Comissão na Assembleia cobra rede articulada de proteção a trabalhadores

Para o presidente da Comissão do Trabalho, da Previdência e da Assistência Social da Assembleia, deputado Betão (PT), Minas Gerais, assim como todos os estados do Brasil, sofre com anos sucessivos de desmonte das políticas de combate ao trabalho análogo à escravidão: a legalização das terceirizações, a reforma trabalhista e o sucateamento dos órgãos de fiscalização do trabalho. “Friso que a possibilidade de terceirizar todas as atividades de uma empresa (inclusive a atividade fim) precariza os direitos trabalhistas, permitindo que pessoas sejam contratadas por um valor salarial menor e com uma jornada mais extenuante.”

O parlamentar lembra que a raiz do processo escravocrata está em subjugar pessoas, criando diferenças para diminuir o outro. “Situação que deixa aberto o terreno para o abuso, para a exploração, tanto no meio urbano, quanto no ambiente rural.”

De acordo com a assessoria do deputado, Minas teve registrados, em 2022, segundo a Comissão Pastoral da Terra, 75 casos de trabalho análogo à escravidão, sendo 62 só no campo. No mesmo ano, 1.062 pessoas foram resgatadas dessas condições, 984 delas em áreas rurais. O número corresponde a 27% das ocorrências registradas no Brasil.

“Apresentei um Projeto de Lei (15/2023) que, aprovado, obriga que a ‘lista suja’ seja divulgada em sites do Poder Executivo de Minas Gerais. É uma forma de revelar à sociedade quem comete crimes contra a classe trabalhadora e alertar consumidores e tomadores de serviços para não contribuir com a cadeia da exploração. Hoje, dos 289 nomes de pessoas físicas e jurídicas da lista, 87 são de Minas Gerais e, destes, 72 casos estão diretamente ligados ao campo”, pontua Betão, sobre a lista do Governo federal de empregadores que submeteram pessoas ao trabalho análogo à escravidão, atualizada duas vezes ao ano.

No dia 27 de abril, a Comissão do Trabalho na Assembleia Legislativa realizou audiência pública, em parceria com movimentos sociais, sindicatos, centrais de trabalhadores e representantes de entidades ligadas ao tema. “Debatemos a situação de trabalho análogo à escravidão no estado, os muitos aspectos e implicações socioculturais e econômicas, além das políticas públicas em defesa e proteção dos direitos de trabalhadoras e trabalhadores e sua condição de vida”, destaca o parlamentar.

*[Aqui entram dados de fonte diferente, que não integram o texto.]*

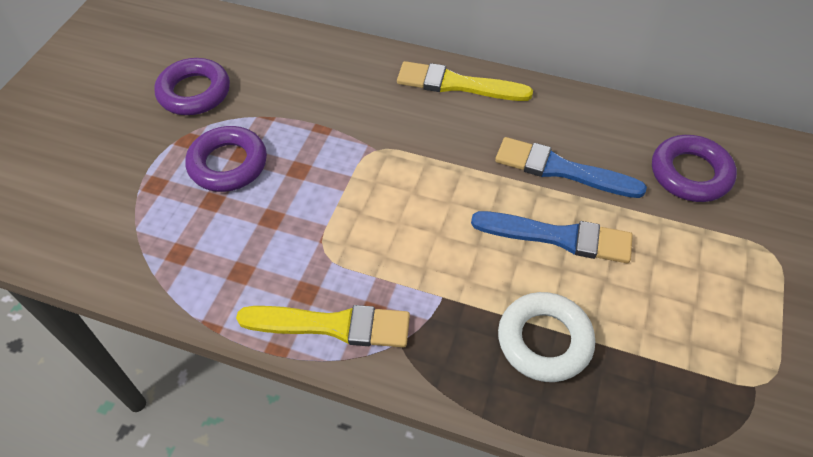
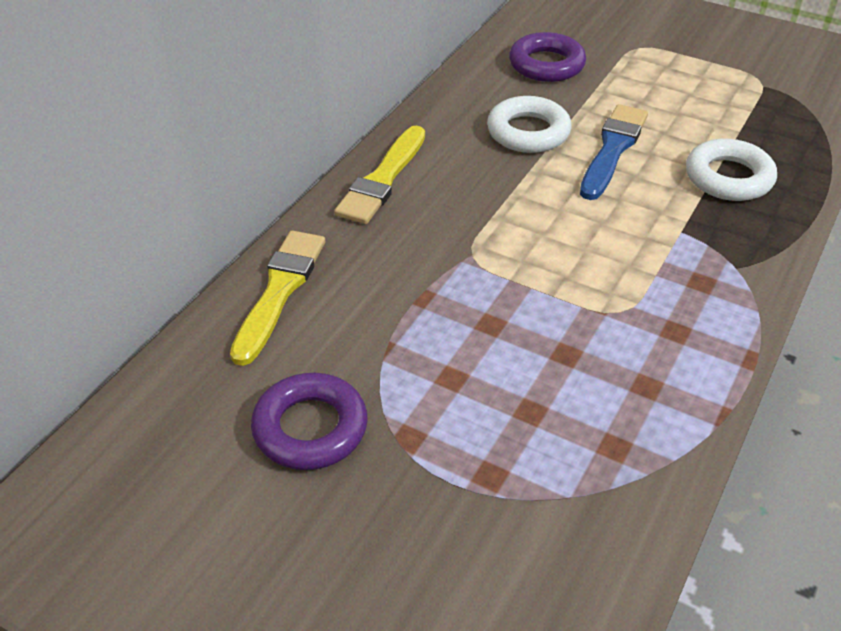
camera: 80 degrees left, 10 degrees down
(228, 164) = (467, 393): purple ring -> none
(332, 325) = (718, 313): yellow brush -> yellow brush (279, 291)
(561, 169) = (528, 132): blue brush -> white ring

Conforme a assessoria, a partir do encontro, foi feito requerimento solicitando ao Ministério da Economia a realização de concursos públicos para auditores fiscais e cobrada a criação de uma rede articulada de proteção a trabalhadores, com incentivo a campanha no estado para conscientizar sobre o trabalho análogo à escravidão e ao disk 100, uma espécie de “pronto socorro” dos direitos humanos, que funciona 24 horas por dia. Denúncias específicas de suspeita de trabalho escravo também podem ser feitas pelo link ipe.sit.trabalho.gov.br, possibilitando o resgate de vítimas, ou pelo site do Ministério Público do Trabalho.

Sobre os casos de Juiz de Fora tratados nesta reportagem, o deputado Betão solicitou à assessoria o acompanhamento.